What is required
Reproduce all entries verbatim, with nothing added or dropped.

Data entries
===============

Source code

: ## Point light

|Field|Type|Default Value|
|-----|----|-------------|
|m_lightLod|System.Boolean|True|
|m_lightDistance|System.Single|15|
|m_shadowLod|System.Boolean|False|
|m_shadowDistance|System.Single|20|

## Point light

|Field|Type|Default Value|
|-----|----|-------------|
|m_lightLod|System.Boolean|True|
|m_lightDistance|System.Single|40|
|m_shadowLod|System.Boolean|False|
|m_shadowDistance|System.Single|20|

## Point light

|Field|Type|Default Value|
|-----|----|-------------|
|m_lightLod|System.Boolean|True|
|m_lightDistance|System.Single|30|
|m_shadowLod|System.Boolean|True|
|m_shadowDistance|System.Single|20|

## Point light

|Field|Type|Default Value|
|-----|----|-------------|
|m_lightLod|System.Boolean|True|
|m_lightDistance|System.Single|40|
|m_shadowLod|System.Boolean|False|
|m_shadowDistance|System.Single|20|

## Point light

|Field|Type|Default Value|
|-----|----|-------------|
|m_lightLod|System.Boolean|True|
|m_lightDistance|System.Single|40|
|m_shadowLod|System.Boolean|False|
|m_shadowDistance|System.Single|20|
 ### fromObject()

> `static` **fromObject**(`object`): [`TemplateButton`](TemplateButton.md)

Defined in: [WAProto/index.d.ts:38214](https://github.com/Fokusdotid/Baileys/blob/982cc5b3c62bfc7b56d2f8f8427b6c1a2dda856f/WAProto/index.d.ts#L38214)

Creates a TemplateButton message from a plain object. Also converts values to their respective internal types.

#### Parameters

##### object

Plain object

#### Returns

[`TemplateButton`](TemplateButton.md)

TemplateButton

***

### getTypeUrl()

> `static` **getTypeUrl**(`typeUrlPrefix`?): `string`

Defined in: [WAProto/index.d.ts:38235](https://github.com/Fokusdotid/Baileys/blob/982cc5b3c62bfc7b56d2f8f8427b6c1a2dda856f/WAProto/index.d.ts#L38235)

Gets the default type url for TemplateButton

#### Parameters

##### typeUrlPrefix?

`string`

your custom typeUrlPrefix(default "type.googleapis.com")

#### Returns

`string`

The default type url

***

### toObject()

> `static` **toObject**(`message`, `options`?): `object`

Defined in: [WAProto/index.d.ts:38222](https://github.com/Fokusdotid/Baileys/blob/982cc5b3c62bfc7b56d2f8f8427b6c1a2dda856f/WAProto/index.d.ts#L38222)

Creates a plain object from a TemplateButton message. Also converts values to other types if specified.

===============

Problem solution
Source code

: ## Point light

|Field|Type|Default Value|
|-----|----|-------------|
|m_lightLod|System.Boolean|True|
|m_lightDistance|System.Single|15|
|m_shadowLod|System.Boolean|False|
|m_shadowDistance|System.Single|20|

## Point light

|Field|Type|Default Value|
|-----|----|-------------|
|m_lightLod|System.Boolean|True|
|m_lightDistance|System.Single|40|
|m_shadowLod|System.Boolean|False|
|m_shadowDistance|System.Single|20|

## Point light

|Field|Type|Default Value|
|-----|----|-------------|
|m_lightLod|System.Boolean|True|
|m_lightDistance|System.Single|30|
|m_shadowLod|System.Boolean|True|
|m_shadowDistance|System.Single|20|

## Point light

|Field|Type|Default Value|
|-----|----|-------------|
|m_lightLod|System.Boolean|True|
|m_lightDistance|System.Single|40|
|m_shadowLod|System.Boolean|False|
|m_shadowDistance|System.Single|20|

## Point light

|Field|Type|Default Value|
|-----|----|-------------|
|m_lightLod|System.Boolean|True|
|m_lightDistance|System.Single|40|
|m_shadowLod|System.Boolean|False|
|m_shadowDistance|System.Single|20|
 ### fromObject()

> `static` **fromObject**(`object`): [`TemplateButton`](TemplateButton.md)

Defined in: [WAProto/index.d.ts:38214](https://github.com/Fokusdotid/Baileys/blob/982cc5b3c62bfc7b56d2f8f8427b6c1a2dda856f/WAProto/index.d.ts#L38214)

Creates a TemplateButton message from a plain object. Also converts values to their respective internal types.

#### Parameters

##### object

Plain object

#### Returns

[`TemplateButton`](TemplateButton.md)

TemplateButton

***

### getTypeUrl()

> `static` **getTypeUrl**(`typeUrlPrefix`?): `string`

Defined in: [WAProto/index.d.ts:38235](https://github.com/Fokusdotid/Baileys/blob/982cc5b3c62bfc7b56d2f8f8427b6c1a2dda856f/WAProto/index.d.ts#L38235)

Gets the default type url for TemplateButton

#### Parameters

##### typeUrlPrefix?

`string`

your custom typeUrlPrefix(default "type.googleapis.com")

#### Returns

`string`

The default type url

***

### toObject()

> `static` **toObject**(`message`, `options`?): `object`

Defined in: [WAProto/index.d.ts:38222](https://github.com/Fokusdotid/Baileys/blob/982cc5b3c62bfc7b56d2f8f8427b6c1a2dda856f/WAProto/index.d.ts#L38222)

Creates a plain object from a TemplateButton message. Also converts values to other types if specified.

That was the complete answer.